Industrial consultant Frank Bunker Gilbreth reported in 1920 that hiring a lazy person is the best way to get a difficult task done.
The idea is that the employee will do her/his best to find the easiest solution to the problem. And the company ultimately benefits from the efficiency.
The same philosophy – working smarter, not harder – still applies in the modern workplace, according to UNSW associate dean of research, professor Frederik Anseel.
He said managers that put pressure on staff to "just get it done" and micro-manage every step are doing nothing to promote innovation or productivity.
"That prevents them from stepping back from work and reflecting how could we do things differently," said Anseel.
Managers misunderstand their role
Many managers assume that not monitoring their staff will lead to them slacking off. But, according to Anseel, employees need autonomy to work better and smarter.
"You need to trust people and that is very difficult for a lot of managers because they think people cannot be trusted if we do not follow up or tell them what to do."
Rather than micro-manage, said Anseel, managers need to concentrate on removing obstacles for their staff to work efficiently and protect their team.
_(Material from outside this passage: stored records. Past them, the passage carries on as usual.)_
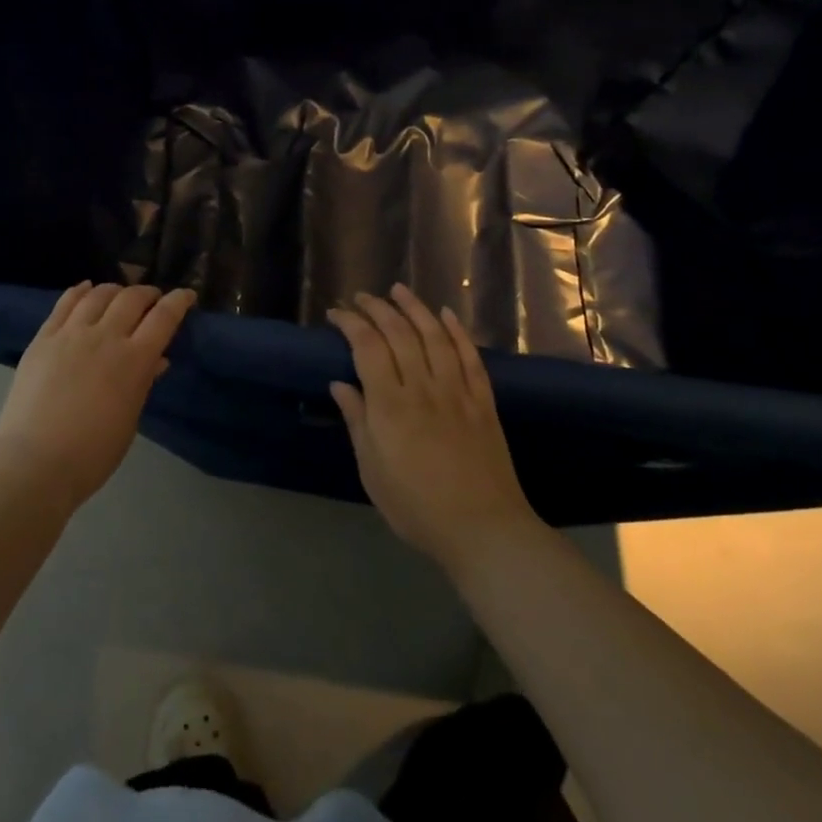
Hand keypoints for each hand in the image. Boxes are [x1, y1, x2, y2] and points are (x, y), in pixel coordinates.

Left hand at [0, 282, 196, 508]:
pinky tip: (86, 288)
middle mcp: (104, 337)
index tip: (186, 295)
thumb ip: (142, 383)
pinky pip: (64, 303)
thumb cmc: (92, 454)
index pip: (164, 318)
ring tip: (119, 294)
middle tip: (152, 298)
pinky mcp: (43, 338)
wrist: (34, 461)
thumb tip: (156, 360)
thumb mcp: (129, 420)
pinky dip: (80, 291)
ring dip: (115, 290)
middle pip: (131, 298)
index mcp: (133, 360)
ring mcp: (70, 334)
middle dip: (147, 293)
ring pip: (98, 294)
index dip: (178, 301)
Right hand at [327, 286, 538, 570]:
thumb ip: (357, 422)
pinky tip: (447, 316)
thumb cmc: (416, 506)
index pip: (367, 347)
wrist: (484, 530)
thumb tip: (339, 384)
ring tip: (399, 290)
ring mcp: (457, 392)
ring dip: (415, 308)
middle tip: (362, 297)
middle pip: (399, 333)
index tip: (337, 314)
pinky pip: (470, 357)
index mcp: (390, 405)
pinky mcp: (483, 402)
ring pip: (435, 336)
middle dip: (378, 309)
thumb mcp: (372, 470)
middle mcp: (423, 388)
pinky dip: (458, 332)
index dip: (351, 324)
Trusting staff frees up time to focus on such matters.
This is especially so when the employees are experienced.
Productivity equals job satisfaction
While productivity is almost always linked to company performance, Anseel said it also positively influences job satisfaction.
"People feel motivated and satisfied at work if they have the feeling that they're making progress – that they're going forward," he said.
But managers are warned studies have found productivity reforms can't be executed overnight.
"If you read business magazines, you read… five steps to increase productivity and that is very appealing because it seems so easy. But what we know from all the research is that… it goes very slow to turn things around."